Research around the novel coronavirus is just one of the tasks being performed by the Fugaku supercomputer, jointly developed by Riken and Fujitsu and ranked as the most powerful in the TOP500 list of the world’s supercomputers.

Satoshi Matsuoka, director of the national flagship HPC research centre of Japan, Riken RCS, says the project to build Fugaku was undertaken over 10 years.

“It was a moonshot project, with many divergent and contradictory purposes. But we succeeded in building it.”

The supercomputer gives Riken about 100-times more speed that it had previously. “We expect Fugaku to serve the country’s needs and to advance IT as a whole for Japan,” Matsuoka says.

The supercomputer will be used in a variety of applications, including pharmaceuticals, energy and materials.

“One very important application is the fight against Covid-19,” Matsuoka says. “We have quickly stepped up this programme and, in less that a month, are getting stellar results. Scientists can now access resources that almost match the rest of Japan’s supercomputing capacity.”

One of the projects that Fugaku is being used for is analysing existing drugs, and some of these have been found to be useful in the fight against Covid-19. “If proved to be effective, we could have access to cheap and available drugs that could serve to treat the virus and also to help prevent it.”

Scientists are also discovering ways to mitigate the virus by analysing droplets. “These results are used to provide guidelines to industry and to the government” Matsuoka says.

“We are very happy and privileged to think the reason Japan’s infection rate is so low could be at least partially because of the work done by Riken.”

He adds that Fujitsu has one of the few design teams in the world able to design Fukagu with its levels of reliability, efficiency and performance.
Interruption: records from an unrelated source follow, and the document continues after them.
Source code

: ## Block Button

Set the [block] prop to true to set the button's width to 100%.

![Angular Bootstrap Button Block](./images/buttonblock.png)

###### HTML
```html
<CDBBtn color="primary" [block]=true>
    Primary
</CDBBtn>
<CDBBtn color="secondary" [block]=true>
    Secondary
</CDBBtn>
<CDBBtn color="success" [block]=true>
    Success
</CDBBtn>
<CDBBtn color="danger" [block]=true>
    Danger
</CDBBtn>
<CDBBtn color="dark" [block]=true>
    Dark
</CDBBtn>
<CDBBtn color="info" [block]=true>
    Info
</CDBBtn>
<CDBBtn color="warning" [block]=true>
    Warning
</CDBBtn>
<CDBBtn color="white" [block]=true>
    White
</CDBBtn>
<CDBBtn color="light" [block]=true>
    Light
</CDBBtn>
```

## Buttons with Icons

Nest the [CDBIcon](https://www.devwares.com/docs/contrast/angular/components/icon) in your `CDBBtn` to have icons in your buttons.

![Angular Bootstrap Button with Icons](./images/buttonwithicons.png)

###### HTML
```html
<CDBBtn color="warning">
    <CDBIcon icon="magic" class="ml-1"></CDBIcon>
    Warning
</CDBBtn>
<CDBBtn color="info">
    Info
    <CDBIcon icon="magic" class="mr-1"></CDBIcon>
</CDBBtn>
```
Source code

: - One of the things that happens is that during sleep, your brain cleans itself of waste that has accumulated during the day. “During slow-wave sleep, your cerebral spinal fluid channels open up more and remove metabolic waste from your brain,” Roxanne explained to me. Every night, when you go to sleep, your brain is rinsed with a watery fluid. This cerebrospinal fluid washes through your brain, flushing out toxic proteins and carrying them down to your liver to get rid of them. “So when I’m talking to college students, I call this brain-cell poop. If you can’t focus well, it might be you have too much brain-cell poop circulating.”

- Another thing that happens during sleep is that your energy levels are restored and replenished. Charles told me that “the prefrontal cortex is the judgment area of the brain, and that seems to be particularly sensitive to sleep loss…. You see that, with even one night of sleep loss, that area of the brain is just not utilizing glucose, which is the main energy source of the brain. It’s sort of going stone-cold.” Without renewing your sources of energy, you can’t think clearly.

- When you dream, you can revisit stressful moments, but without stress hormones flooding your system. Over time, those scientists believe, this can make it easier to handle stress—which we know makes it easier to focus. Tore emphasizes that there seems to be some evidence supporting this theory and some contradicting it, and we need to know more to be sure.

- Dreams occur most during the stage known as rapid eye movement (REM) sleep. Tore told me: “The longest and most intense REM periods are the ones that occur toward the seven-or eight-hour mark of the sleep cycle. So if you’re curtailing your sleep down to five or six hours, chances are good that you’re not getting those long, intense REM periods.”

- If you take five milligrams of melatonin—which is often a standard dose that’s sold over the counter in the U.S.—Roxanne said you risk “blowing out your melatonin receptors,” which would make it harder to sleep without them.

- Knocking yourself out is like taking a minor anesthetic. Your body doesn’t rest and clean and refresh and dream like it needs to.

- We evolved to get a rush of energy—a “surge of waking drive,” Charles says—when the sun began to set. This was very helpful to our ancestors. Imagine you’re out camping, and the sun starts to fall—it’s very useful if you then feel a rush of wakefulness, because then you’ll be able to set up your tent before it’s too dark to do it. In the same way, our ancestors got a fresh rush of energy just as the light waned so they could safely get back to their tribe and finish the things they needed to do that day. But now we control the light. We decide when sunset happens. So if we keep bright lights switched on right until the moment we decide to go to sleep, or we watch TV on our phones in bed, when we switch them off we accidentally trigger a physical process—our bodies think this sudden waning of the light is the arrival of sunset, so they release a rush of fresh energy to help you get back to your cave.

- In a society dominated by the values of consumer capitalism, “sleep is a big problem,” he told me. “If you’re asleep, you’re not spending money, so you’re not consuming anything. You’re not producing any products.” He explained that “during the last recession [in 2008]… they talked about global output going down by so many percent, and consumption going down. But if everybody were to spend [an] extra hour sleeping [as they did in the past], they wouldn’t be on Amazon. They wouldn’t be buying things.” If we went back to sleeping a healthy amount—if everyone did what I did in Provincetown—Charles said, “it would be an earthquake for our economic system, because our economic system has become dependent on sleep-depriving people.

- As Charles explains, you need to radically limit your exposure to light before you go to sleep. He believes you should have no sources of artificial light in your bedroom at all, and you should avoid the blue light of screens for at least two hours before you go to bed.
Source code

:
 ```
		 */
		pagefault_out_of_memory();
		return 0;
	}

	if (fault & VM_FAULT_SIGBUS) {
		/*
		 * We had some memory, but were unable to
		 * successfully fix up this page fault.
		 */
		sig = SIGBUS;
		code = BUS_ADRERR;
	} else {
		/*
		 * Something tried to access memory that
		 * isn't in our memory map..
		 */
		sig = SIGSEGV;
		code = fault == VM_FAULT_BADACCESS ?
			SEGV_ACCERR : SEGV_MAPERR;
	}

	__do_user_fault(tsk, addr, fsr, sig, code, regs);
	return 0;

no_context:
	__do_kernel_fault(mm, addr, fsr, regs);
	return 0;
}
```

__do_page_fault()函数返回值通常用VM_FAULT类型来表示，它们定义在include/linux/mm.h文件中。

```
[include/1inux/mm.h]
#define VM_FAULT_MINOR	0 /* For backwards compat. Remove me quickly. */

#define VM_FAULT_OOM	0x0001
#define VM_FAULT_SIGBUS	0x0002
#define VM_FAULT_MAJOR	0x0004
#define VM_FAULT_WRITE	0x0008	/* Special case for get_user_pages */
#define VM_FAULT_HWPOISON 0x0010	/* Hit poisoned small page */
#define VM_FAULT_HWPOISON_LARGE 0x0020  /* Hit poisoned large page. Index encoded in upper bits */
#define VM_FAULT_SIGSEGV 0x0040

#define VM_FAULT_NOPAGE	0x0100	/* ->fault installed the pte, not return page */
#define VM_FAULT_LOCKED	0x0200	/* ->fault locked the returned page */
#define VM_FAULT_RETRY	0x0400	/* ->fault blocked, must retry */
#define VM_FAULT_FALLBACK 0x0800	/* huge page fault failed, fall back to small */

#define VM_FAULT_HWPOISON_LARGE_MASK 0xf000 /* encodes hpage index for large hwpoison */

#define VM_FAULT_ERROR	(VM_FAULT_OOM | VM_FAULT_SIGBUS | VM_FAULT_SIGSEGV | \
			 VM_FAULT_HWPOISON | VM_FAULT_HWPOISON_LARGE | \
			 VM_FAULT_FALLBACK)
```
Toshiyuki Shimizu, principal engineer in charge of Fugaku project at Fujitsu, comments that the co-design of Fugaku in collaboration with the researchers is behind the success of the project.

The Fukagu supercomputer has a LINPACK performance of 415.53 PFLOPS (petaflops) and a computing efficiency ratio of 80,87%. It scored 13 400 teraflops on the High Performance Conjugate Gradient and 1,421 teraflops of the HPL-AI ranking.